Sites: The Rock & Roll Hall of Fame and Museum is a must-see. We spent five hours in the six-floor museum, watching scores of great videos of hundreds of musicians from the 1950s to the present. A musician or band must have recorded a song at least 25 years before consideration for the Hall of Fame. Five or six groups have been selected each year since the museum’s opening in 1986. Besides the videos, there is also an array of famous garments, guitars and handwritten lyrics. The travelling exhibit was dedicated to rock photographer Herb Ritts, who took many of the famous portraits of rock stars used for magazines, etc.

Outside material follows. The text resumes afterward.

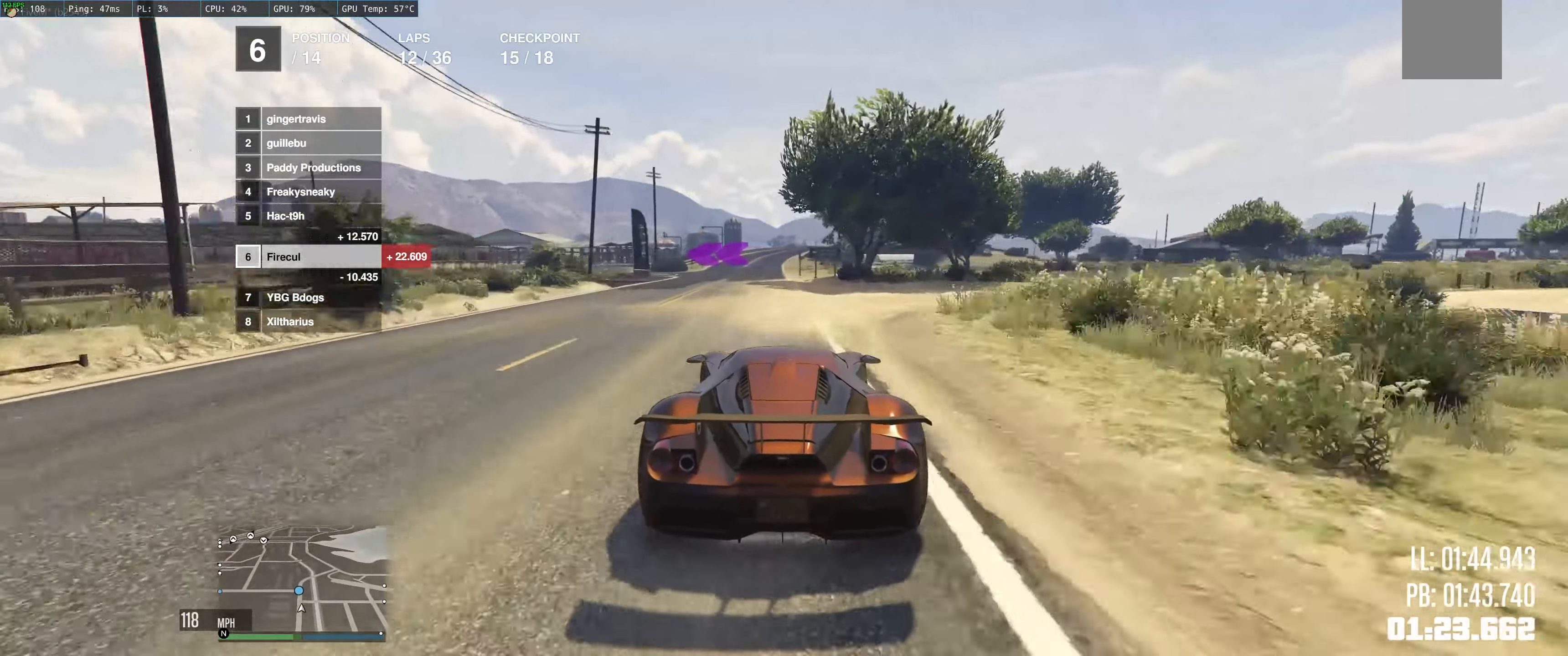
{"buttons": ["L2"], "left_stick": "up-left", "right_stick": "center", "events": [[100, "R2", "up"], [116, "L2", "down"], [116, "left_stick", "up-left"]]}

The Rock Hall is a well-organized museum if you proceed the correct way: but I admit that wasn’t easy. From the beginning when we couldn’t find the entrance to the parking garage from the street, to passing through the science museum to get to the Hall of Fame, to circling the lower level of the museum right to left (it was designed to be viewed left to right), the Hall could have spent a little more time on proper signage.
Our final activity was a Cleveland Indians game that night. They were playing the Milwaukee Brewers, but I rooted for the Indians because…well, I admit, I’m worse than a fair-weather fan–with all the travelling I do I find it hard to choose allegiance to one team or another, so I just root for the home team, whoever that may be! Indians won, and we had a great time. PS – Barrio, across the street, has great late-night tacos (and tequila), if the stadium hot dogs leave something to be desired.
It’s not a true Jarvis vacation if every day isn’t jam-packed full of fun!